The early stages of pulpitis is known as the reversible stage and are treated with easier and less intrusive methods:
• The doctor cleans the cavity. Removes the bacteria that cause the pulp to become inflamed.
• An antibiotic is started. The medication eliminates the inflammation and stops the spread of disease germs.
• A temporary filling is placed over it. After a few days, the doctor opens it. By this time, the infection has cleared up. The doctor then places a permanent filling, which prevents the bacteria from entering the tooth again.
In complicated cases, when pulpitis has advanced and the infection cannot be treated with antibiotics, and the methods mentioned above a root canal surgery is the recommended way to go. We advise you visit Turkey for the treatment, mostly due to advantages of root canal in Turkey. The steps of root canal surgery are:
• If the area is to be left vital, the surgeon removes the living pulp and cleans the cavity. An artificial crown or filling is then placed on the tooth.

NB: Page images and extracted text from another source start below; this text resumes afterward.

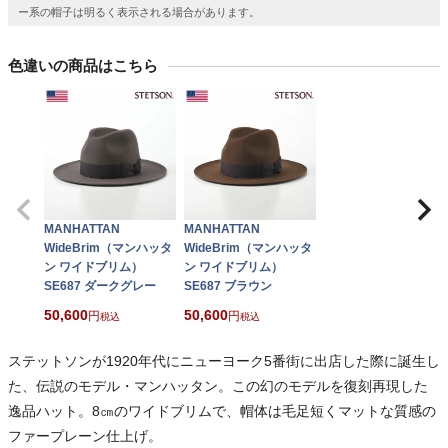
ー系の帽子は明るく表示される場合があります。
色違いの商品はこちら
MANHATTAN
MANHATTAN
WideBrim（マンハッタ
WideBrim（マンハッタ
ン ワイドブリム）
ン ワイドブリム）
SE687 ダークグレー
SE687 ブラウン
50,600
50,600
税込
税込
ステットソンが1920年代にニューヨーク5番街に出店した際に誕生し
た、伝説のモデル・マンハッタン。この幻のモデルを復刻再現した
逸品ハット。8㎝のワイドブリムで、帽体は毛足短くマットな質感の
ファープレーン仕上げ。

The pulp is removed completely or partially in one operation, depending on the clinical picture.
• If the area is to be left non-vital, before removing the pulp, the doctor inserts a medication that "kills" the pulp. They then seal the medication with a temporary filling. At the second visit to the clinic (1-2 days later), the doctor removes the pulp, which is already dead and unresponsive, and performs a cleaning and filling of the root canal.
If pulpitis is not treated in time, it may cause the development of other diseases:
• Periodontitis: An infection develops and infects the gums around the inflamed tooth. This causes bleeding, granulomas and cysts which leads to periodontitis.

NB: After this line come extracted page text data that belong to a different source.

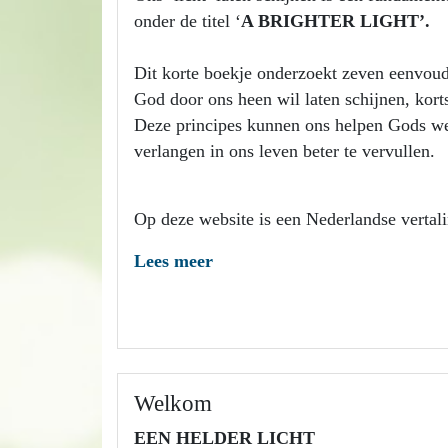
onder de titel ‘
A BRIGHTER LIGHT’.
Dit korte boekje onderzoekt zeven eenvou
God door ons heen wil laten schijnen, korts
Deze principes kunnen ons helpen Gods wez
verlangen in ons leven beter te vervullen.
Op deze website is een Nederlandse vertalin
Lees meer
Welkom
EEN HELDER LICHT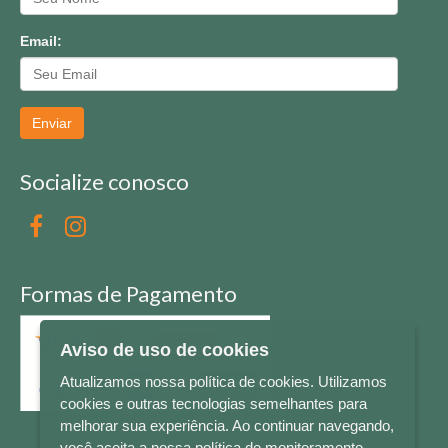
Email:
Enviar
Socialize conosco
Formas de Pagamento
Aviso de uso de cookies
Atualizamos nossa política de cookies. Utilizamos
cookies e outras tecnologias semelhantes para
melhorar sua experiência. Ao continuar navegando,
você aceita a nossa política de monitoramento.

• Flus: Pus collects in the gum, forming an abscess. The pus then leaks out from under the mucosa, causing a fistula.
• Phlegmon: Occurs due to a complication of a flush. Suppuration spreads, tissue dies, and the disease has no specific location.
• Osteomyelitis: The infection enters the bone tissue of the jaw and begins to destroy it.
• Amyloidosis: Protein metabolism is disrupted due to the constant presence of infection in the body. This can lead to internal organ dysfunction.
• Sepsis: The infection can go deeper into the body and enter the bloodstream. It is difficult to predict how your body will react to this condition. Sepsis can even lead to death in severe cases and thus pulpitis should always be treated in time.